# Data to use start

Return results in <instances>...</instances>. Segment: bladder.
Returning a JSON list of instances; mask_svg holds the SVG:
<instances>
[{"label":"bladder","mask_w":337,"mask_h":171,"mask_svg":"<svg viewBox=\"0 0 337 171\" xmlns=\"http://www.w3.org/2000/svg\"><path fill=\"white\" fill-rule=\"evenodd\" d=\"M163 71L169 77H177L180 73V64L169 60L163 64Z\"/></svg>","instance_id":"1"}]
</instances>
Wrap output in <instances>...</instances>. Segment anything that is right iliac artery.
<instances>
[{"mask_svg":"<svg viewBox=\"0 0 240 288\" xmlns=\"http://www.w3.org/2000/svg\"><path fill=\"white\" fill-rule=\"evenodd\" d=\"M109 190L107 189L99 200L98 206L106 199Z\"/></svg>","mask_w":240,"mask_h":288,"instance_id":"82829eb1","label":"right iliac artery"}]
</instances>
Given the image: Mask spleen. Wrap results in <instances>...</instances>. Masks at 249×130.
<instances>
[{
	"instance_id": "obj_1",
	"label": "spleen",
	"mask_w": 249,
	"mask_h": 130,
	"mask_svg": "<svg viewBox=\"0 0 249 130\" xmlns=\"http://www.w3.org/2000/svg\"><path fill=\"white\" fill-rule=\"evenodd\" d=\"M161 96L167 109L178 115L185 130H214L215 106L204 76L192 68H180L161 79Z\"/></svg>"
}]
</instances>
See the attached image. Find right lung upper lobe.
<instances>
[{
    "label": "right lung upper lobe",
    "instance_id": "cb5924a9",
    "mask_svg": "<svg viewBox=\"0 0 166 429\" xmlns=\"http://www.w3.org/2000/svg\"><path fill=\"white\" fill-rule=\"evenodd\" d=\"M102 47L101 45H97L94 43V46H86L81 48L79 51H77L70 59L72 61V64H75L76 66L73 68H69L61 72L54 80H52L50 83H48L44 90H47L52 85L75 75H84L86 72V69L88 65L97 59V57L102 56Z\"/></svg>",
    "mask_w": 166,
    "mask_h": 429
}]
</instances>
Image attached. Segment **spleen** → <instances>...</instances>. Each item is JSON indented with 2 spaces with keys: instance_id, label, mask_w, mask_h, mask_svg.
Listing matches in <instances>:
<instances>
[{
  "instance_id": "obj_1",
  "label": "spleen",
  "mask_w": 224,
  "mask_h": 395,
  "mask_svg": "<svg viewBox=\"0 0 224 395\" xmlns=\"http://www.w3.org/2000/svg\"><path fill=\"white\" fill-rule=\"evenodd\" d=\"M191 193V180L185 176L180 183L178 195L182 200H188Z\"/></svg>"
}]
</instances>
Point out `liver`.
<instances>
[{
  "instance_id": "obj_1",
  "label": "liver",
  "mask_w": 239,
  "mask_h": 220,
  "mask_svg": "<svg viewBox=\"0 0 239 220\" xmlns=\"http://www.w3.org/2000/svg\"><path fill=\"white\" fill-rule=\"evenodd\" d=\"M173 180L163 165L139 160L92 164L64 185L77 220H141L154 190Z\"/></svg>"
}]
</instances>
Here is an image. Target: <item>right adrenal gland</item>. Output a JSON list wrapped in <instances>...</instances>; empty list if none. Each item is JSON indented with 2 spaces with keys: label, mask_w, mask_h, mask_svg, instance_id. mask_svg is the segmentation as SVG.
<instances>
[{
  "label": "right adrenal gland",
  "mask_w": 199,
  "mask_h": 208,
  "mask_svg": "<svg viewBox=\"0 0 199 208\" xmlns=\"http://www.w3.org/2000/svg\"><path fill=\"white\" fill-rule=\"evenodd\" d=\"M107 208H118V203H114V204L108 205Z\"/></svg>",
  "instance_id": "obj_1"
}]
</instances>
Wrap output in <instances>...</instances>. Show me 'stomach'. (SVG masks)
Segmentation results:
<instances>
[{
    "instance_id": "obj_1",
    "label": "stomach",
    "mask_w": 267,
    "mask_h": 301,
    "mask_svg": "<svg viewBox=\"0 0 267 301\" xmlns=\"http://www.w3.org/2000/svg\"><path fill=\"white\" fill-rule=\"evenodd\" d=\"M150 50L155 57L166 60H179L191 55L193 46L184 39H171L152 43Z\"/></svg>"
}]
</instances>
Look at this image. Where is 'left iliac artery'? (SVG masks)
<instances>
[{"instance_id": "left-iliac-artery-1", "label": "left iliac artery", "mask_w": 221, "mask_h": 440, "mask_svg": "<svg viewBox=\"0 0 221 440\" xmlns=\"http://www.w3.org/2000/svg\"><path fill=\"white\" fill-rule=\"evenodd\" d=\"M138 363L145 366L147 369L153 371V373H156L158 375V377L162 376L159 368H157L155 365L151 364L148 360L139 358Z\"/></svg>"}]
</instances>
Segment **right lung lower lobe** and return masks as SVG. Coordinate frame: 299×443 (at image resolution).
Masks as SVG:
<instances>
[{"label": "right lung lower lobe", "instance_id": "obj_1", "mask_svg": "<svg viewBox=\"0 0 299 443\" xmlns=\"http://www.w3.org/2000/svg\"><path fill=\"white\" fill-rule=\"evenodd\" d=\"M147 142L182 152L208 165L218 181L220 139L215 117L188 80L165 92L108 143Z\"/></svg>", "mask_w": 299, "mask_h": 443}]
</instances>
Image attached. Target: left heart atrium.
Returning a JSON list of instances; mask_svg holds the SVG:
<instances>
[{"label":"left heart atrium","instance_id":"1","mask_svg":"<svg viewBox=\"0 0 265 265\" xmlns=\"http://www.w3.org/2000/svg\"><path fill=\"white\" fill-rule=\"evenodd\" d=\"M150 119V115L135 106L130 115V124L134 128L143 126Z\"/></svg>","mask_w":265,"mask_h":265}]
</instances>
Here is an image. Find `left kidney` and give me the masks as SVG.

# Data to use end

### Short exercise
Copy every item above word for word, keeping each line unchanged.

### Task response
Return results in <instances>...</instances>. Segment: bladder.
Returning a JSON list of instances; mask_svg holds the SVG:
<instances>
[{"label":"bladder","mask_w":337,"mask_h":171,"mask_svg":"<svg viewBox=\"0 0 337 171\" xmlns=\"http://www.w3.org/2000/svg\"><path fill=\"white\" fill-rule=\"evenodd\" d=\"M163 71L169 77H177L180 73V64L169 60L163 64Z\"/></svg>","instance_id":"1"}]
</instances>
Wrap output in <instances>...</instances>. Segment anything that is right iliac artery.
<instances>
[{"mask_svg":"<svg viewBox=\"0 0 240 288\" xmlns=\"http://www.w3.org/2000/svg\"><path fill=\"white\" fill-rule=\"evenodd\" d=\"M109 190L107 189L99 200L98 206L106 199Z\"/></svg>","mask_w":240,"mask_h":288,"instance_id":"82829eb1","label":"right iliac artery"}]
</instances>
Given the image: Mask spleen. Wrap results in <instances>...</instances>. Masks at 249×130.
<instances>
[{
	"instance_id": "obj_1",
	"label": "spleen",
	"mask_w": 249,
	"mask_h": 130,
	"mask_svg": "<svg viewBox=\"0 0 249 130\" xmlns=\"http://www.w3.org/2000/svg\"><path fill=\"white\" fill-rule=\"evenodd\" d=\"M161 96L167 109L178 115L185 130H214L215 106L204 76L192 68H180L161 79Z\"/></svg>"
}]
</instances>
See the attached image. Find right lung upper lobe.
<instances>
[{
    "label": "right lung upper lobe",
    "instance_id": "cb5924a9",
    "mask_svg": "<svg viewBox=\"0 0 166 429\" xmlns=\"http://www.w3.org/2000/svg\"><path fill=\"white\" fill-rule=\"evenodd\" d=\"M102 47L101 45H97L94 43V46H86L81 48L79 51H77L70 59L72 61V64H75L76 66L73 68H69L61 72L54 80H52L50 83H48L44 90H47L52 85L75 75H84L86 72V69L88 65L97 59V57L102 56Z\"/></svg>",
    "mask_w": 166,
    "mask_h": 429
}]
</instances>
Image attached. Segment **spleen** → <instances>...</instances>. Each item is JSON indented with 2 spaces with keys: instance_id, label, mask_w, mask_h, mask_svg.
Listing matches in <instances>:
<instances>
[{
  "instance_id": "obj_1",
  "label": "spleen",
  "mask_w": 224,
  "mask_h": 395,
  "mask_svg": "<svg viewBox=\"0 0 224 395\" xmlns=\"http://www.w3.org/2000/svg\"><path fill=\"white\" fill-rule=\"evenodd\" d=\"M191 193V180L185 176L180 183L178 195L182 200H188Z\"/></svg>"
}]
</instances>
Point out `liver`.
<instances>
[{
  "instance_id": "obj_1",
  "label": "liver",
  "mask_w": 239,
  "mask_h": 220,
  "mask_svg": "<svg viewBox=\"0 0 239 220\" xmlns=\"http://www.w3.org/2000/svg\"><path fill=\"white\" fill-rule=\"evenodd\" d=\"M173 180L163 165L139 160L92 164L64 185L77 220H141L154 190Z\"/></svg>"
}]
</instances>
Here is an image. Target: <item>right adrenal gland</item>. Output a JSON list wrapped in <instances>...</instances>; empty list if none. Each item is JSON indented with 2 spaces with keys: label, mask_w, mask_h, mask_svg, instance_id. mask_svg is the segmentation as SVG.
<instances>
[{
  "label": "right adrenal gland",
  "mask_w": 199,
  "mask_h": 208,
  "mask_svg": "<svg viewBox=\"0 0 199 208\" xmlns=\"http://www.w3.org/2000/svg\"><path fill=\"white\" fill-rule=\"evenodd\" d=\"M107 208H118V203H114V204L108 205Z\"/></svg>",
  "instance_id": "obj_1"
}]
</instances>
Wrap output in <instances>...</instances>. Show me 'stomach'. (SVG masks)
Segmentation results:
<instances>
[{
    "instance_id": "obj_1",
    "label": "stomach",
    "mask_w": 267,
    "mask_h": 301,
    "mask_svg": "<svg viewBox=\"0 0 267 301\" xmlns=\"http://www.w3.org/2000/svg\"><path fill=\"white\" fill-rule=\"evenodd\" d=\"M150 50L155 57L166 60H179L191 55L193 46L184 39H171L152 43Z\"/></svg>"
}]
</instances>
Look at this image. Where is 'left iliac artery'? (SVG masks)
<instances>
[{"instance_id": "left-iliac-artery-1", "label": "left iliac artery", "mask_w": 221, "mask_h": 440, "mask_svg": "<svg viewBox=\"0 0 221 440\" xmlns=\"http://www.w3.org/2000/svg\"><path fill=\"white\" fill-rule=\"evenodd\" d=\"M138 363L145 366L147 369L153 371V373H156L158 375V377L162 376L159 368H157L155 365L151 364L148 360L139 358Z\"/></svg>"}]
</instances>
Segment **right lung lower lobe** and return masks as SVG. Coordinate frame: 299×443 (at image resolution).
Masks as SVG:
<instances>
[{"label": "right lung lower lobe", "instance_id": "obj_1", "mask_svg": "<svg viewBox=\"0 0 299 443\" xmlns=\"http://www.w3.org/2000/svg\"><path fill=\"white\" fill-rule=\"evenodd\" d=\"M147 142L182 152L208 165L218 181L220 139L215 117L188 80L165 92L108 143Z\"/></svg>", "mask_w": 299, "mask_h": 443}]
</instances>
Image attached. Target: left heart atrium.
Returning a JSON list of instances; mask_svg holds the SVG:
<instances>
[{"label":"left heart atrium","instance_id":"1","mask_svg":"<svg viewBox=\"0 0 265 265\" xmlns=\"http://www.w3.org/2000/svg\"><path fill=\"white\" fill-rule=\"evenodd\" d=\"M150 119V115L135 106L130 115V124L134 128L143 126Z\"/></svg>","mask_w":265,"mask_h":265}]
</instances>
Here is an image. Find `left kidney` and give me the masks as SVG.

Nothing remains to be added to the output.